#### TEXTO ORIGINAL ####
No han tardado mucho en aparecer en público las propuestas de establecer una ley de plazos para abortar en España, presentadas por los partidarios de aprovechar en su beneficio el enorme escándalo originado por los abortos perpetrados en los establecimientos de Carlos Morín. A algunos medios de comunicación y a algunos partidos políticos no les ha gustado nada que se haya exhibido el horror de las imágenes de restos humanos descuartizados, publicadas —por fin— para general conocimiento de la carnicería que significan los abortos quirúrgicos. El impacto sobre la opinión pública ha sido considerable y, en mi opinión, muy saludable también, del mismo modo que lo fue la publicación, en los últimos años del franquismo, de los glúteos y los muslos tumefactos de una desventurada mujer torturada en las comisarías.

Pero así como aquellas fotografías de las torturas eran necesarias, pero no suficientes, ahora debemos saber que las imágenes de las víctimas de abortos tardíos pueden tener la virtud de sacudir algunas conciencias, pero no abordan el fondo del debate, que es la iniquidad de pisotear la dignidad que merece todo hombre por enfermo, pequeño, defectuoso, malvado, pobre o anciano que sea. Una iniquidad que se agranda hasta lo insoportable si eso ocurre en un país que se tiene a sí mismo por libre y democrático.

En cuanto se plantea esta cuestión de fondo, en seguida salen los paladines de la muerte del más débil no a argumentar, sino a calificar de ultraderechistas, fascistas o cavernícolas a los defensores del derecho a la vida de todos sin excepción. O algo peor, por más sibilino y venenoso: salen a decir que no se pueden imponer a todos unas determinadas creencias religiosas, y que tal actitud es inquisitorial e intolerable.
#### DATOS EXTRAÍDOS ####
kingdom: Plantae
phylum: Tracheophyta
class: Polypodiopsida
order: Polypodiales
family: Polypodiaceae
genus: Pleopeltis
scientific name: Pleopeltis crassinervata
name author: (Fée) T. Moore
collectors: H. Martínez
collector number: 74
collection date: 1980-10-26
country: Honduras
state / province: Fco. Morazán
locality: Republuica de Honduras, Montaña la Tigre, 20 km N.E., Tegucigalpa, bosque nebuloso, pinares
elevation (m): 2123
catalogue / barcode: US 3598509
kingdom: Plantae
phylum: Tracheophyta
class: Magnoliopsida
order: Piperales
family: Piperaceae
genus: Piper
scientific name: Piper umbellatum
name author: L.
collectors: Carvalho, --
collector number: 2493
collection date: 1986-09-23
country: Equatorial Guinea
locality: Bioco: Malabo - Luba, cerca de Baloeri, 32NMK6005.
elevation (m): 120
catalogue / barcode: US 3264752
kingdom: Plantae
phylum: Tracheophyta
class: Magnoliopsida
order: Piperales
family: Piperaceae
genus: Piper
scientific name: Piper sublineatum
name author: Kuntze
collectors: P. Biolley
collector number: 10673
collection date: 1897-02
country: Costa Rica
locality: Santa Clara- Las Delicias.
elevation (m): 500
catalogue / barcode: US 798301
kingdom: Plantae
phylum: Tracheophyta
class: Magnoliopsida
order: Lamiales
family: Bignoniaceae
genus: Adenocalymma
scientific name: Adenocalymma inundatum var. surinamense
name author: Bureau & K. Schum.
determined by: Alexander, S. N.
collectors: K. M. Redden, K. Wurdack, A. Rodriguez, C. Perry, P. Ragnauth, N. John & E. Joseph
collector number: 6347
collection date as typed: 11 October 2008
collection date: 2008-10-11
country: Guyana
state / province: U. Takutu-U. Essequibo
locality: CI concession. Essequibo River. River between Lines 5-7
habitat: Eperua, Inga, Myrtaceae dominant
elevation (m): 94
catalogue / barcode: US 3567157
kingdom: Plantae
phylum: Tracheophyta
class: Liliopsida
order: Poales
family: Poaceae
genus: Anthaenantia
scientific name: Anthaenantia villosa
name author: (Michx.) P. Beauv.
####
*CONSIGNA*. Enumere todos los adjetivos que, según el texto sobre el aborto, no restan a ningún hombre la dignidad que merece. Las líneas no guardan relación alguna con el texto.

*RESPUESTA*. Enfermo, pequeño, defectuoso, malvado, pobre y anciano.